Disruption design criteria for JET in-vessel components

Abstract

In view of the substantial modification in the JET plasma facing components foreseen for the 2004 shutdown, the design criteria for in-vessel components have been updated building up on the operational experience with divertor plasmas gained since the early '90s. Typically the most demanding design loads occur during disruptions and vertical displacement events (VDEs). In fast disruptions (e.g. density limit driven) the largest contribution to the loads comes from currents induced by fast change of the poloidal field, which tends to be proportional to the plasma current decay rate, the maximum of which has been observed to be linear with the pre-disruption plasma current. This implies that in the fastest events the current quench has a fixed duration at JET, about 10 ms. Usually VDEs take place on a longer time scale, and therefore halo currents determine the worst loading condition in these cases.
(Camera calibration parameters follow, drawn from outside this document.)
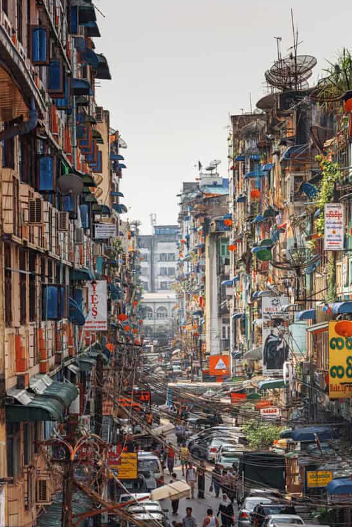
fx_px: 3314
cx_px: 209
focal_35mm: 226
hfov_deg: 6.1
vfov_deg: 9.1
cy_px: 295
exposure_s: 1/320
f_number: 6.3
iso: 64
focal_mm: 180
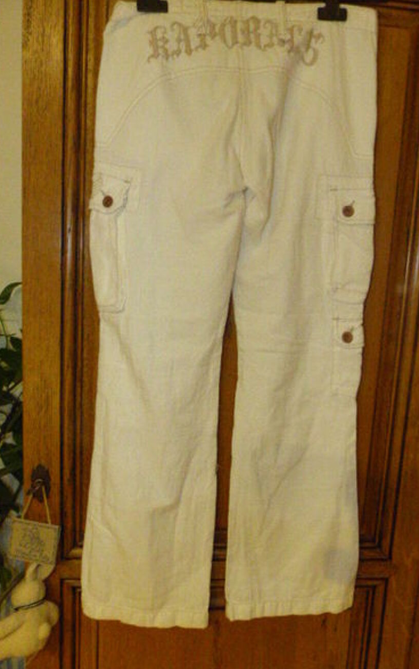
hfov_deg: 45.9
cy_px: 338
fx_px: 493
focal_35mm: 27
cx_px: 240
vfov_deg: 68.4
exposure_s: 1/8
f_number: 2.8
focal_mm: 4.5
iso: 1600
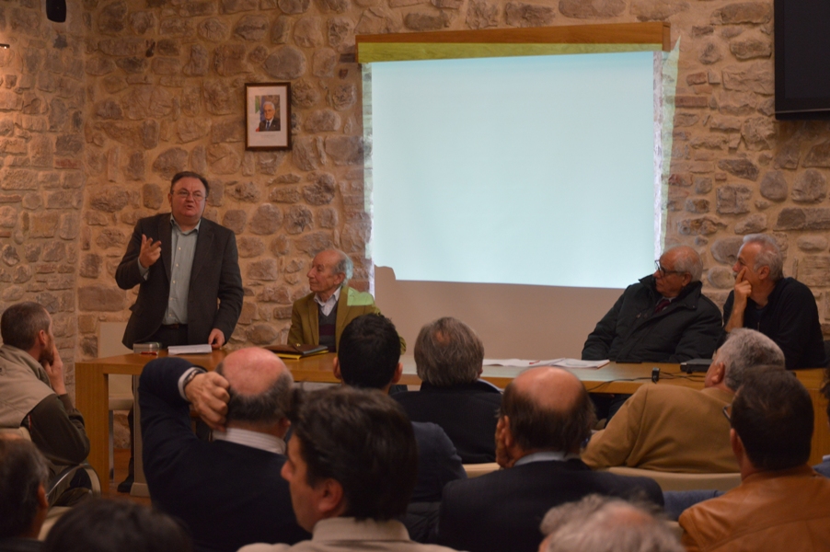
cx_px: 415
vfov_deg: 18.2
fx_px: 1728
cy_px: 276
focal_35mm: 75
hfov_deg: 27.0
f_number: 5
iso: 800
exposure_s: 1/50
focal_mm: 50
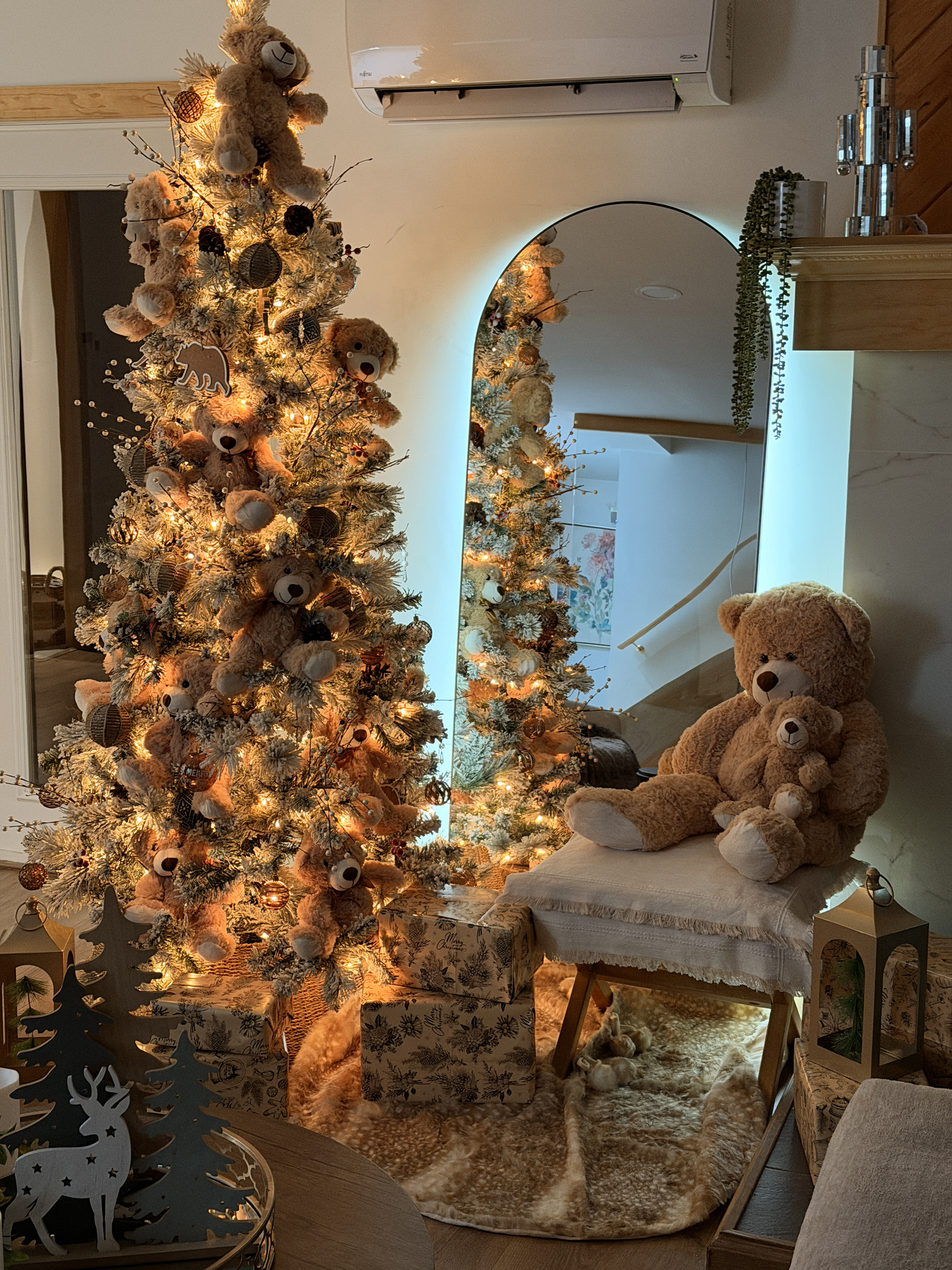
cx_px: 476
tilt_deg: -9.9
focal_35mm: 48
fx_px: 1760
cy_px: 635
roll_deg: -0.5
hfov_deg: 30.3
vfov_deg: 39.7
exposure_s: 1/30
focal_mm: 6.76
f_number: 1.78
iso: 500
Analysis of recent VDE data confirmed the previously observed magnitude of asymmetries: the toroidal peaking factor (TPF) up to 1.8 in upward VDEs and up to 1.4 in downward VDEs; the ratio average poloidal halo to initial plasma current (f) up to 23% in upward VDEs and up to 30% in downward VDEs. Experimental evidence to justify the new criteria and recipes on how to apply them to JET are included. The data used for the revision of the design criteria are discussed and compared with the assumptions used in the design of the components already present in the JET vacuum vessel.